The answer must consist of every line in the data that contains "wrist".

SUPPLIED DATA Block Start

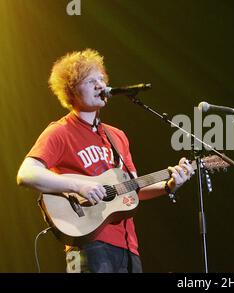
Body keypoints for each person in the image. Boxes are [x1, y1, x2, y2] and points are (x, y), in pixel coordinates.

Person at [16, 49, 194, 273]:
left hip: (129, 247)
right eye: (91, 81)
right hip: (87, 244)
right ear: (71, 89)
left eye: (101, 79)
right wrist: (79, 185)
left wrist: (170, 186)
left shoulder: (117, 136)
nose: (100, 85)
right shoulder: (60, 132)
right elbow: (26, 174)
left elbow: (133, 188)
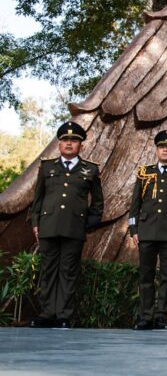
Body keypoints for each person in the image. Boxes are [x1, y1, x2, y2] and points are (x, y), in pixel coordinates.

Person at [29, 121, 104, 329]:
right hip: (48, 226)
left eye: (74, 140)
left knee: (68, 271)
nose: (69, 143)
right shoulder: (47, 167)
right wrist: (36, 224)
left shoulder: (90, 169)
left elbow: (98, 204)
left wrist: (86, 224)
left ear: (81, 145)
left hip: (74, 228)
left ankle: (63, 315)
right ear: (59, 144)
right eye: (65, 140)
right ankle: (47, 313)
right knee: (48, 270)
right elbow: (38, 200)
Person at [128, 130, 167, 331]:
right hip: (146, 232)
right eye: (161, 146)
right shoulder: (144, 172)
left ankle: (162, 317)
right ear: (157, 149)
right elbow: (135, 205)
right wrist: (133, 229)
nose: (165, 150)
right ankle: (146, 317)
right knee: (145, 276)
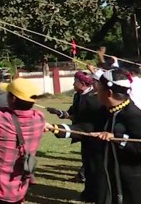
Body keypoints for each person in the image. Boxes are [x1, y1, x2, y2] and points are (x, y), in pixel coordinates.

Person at [47, 68, 141, 204]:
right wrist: (54, 128)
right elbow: (86, 129)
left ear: (109, 93)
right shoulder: (104, 111)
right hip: (111, 182)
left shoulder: (134, 116)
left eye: (98, 89)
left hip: (136, 186)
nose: (95, 92)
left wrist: (117, 138)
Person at [46, 71, 99, 200]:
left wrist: (56, 129)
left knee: (93, 166)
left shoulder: (95, 98)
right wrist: (58, 112)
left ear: (82, 83)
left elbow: (87, 124)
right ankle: (88, 192)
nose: (73, 84)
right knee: (86, 163)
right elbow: (72, 114)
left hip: (93, 137)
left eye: (75, 82)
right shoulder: (77, 96)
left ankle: (94, 194)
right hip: (83, 136)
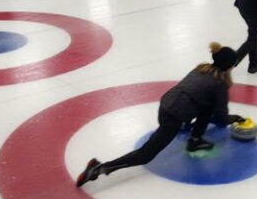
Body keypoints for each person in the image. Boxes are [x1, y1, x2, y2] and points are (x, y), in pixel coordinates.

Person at [75, 43, 246, 188]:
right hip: (174, 116)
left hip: (166, 105)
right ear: (229, 66)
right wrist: (235, 118)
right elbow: (222, 119)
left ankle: (195, 140)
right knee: (145, 155)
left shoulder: (201, 68)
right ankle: (99, 168)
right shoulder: (220, 85)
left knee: (207, 107)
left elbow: (199, 98)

SUPPLIED DATA Block End

ANSWER SPACE =>
right wrist: (79, 185)
left wrist: (170, 186)
right wrist: (36, 224)
left wrist: (86, 224)
right wrist: (133, 229)
right wrist: (54, 128)
left wrist: (117, 138)
left wrist: (56, 129)
right wrist: (58, 112)
right wrist: (235, 118)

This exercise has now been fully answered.